(Collected data)
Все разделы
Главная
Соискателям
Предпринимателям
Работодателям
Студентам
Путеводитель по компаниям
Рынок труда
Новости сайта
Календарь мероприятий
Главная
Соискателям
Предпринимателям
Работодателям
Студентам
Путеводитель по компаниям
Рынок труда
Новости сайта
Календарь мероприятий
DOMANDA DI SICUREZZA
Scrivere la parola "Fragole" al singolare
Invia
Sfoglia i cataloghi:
---
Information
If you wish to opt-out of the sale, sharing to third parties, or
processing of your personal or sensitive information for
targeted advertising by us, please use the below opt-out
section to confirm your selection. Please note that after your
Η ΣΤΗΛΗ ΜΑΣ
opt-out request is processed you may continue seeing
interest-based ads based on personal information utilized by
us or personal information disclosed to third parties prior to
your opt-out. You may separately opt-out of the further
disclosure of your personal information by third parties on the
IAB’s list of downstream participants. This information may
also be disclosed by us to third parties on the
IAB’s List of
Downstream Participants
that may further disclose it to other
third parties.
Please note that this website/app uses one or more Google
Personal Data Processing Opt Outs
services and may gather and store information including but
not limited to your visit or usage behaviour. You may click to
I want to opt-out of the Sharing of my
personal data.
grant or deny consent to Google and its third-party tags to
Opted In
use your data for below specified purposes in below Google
...
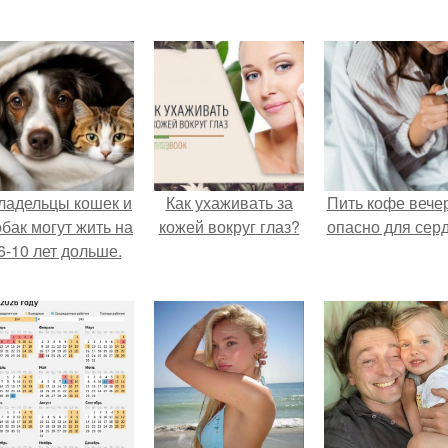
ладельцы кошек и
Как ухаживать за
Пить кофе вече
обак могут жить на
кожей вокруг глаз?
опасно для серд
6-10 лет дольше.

▶ _Problem to work on_
Within the data above, the lines from the one with "targeted advertising by" to the one with "services and may" must be repeated exactly; no other line belongs in the answer.

▶ _Exercise solution_
targeted advertising by us, please use the below opt-out
section to confirm your selection. Please note that after your
Η ΣΤΗΛΗ ΜΑΣ
opt-out request is processed you may continue seeing
interest-based ads based on personal information utilized by
us or personal information disclosed to third parties prior to
your opt-out. You may separately opt-out of the further
disclosure of your personal information by third parties on the
IAB’s list of downstream participants. This information may
also be disclosed by us to third parties on the
IAB’s List of
Downstream Participants
that may further disclose it to other
third parties.
Please note that this website/app uses one or more Google
Personal Data Processing Opt Outs
services and may gather and store information including but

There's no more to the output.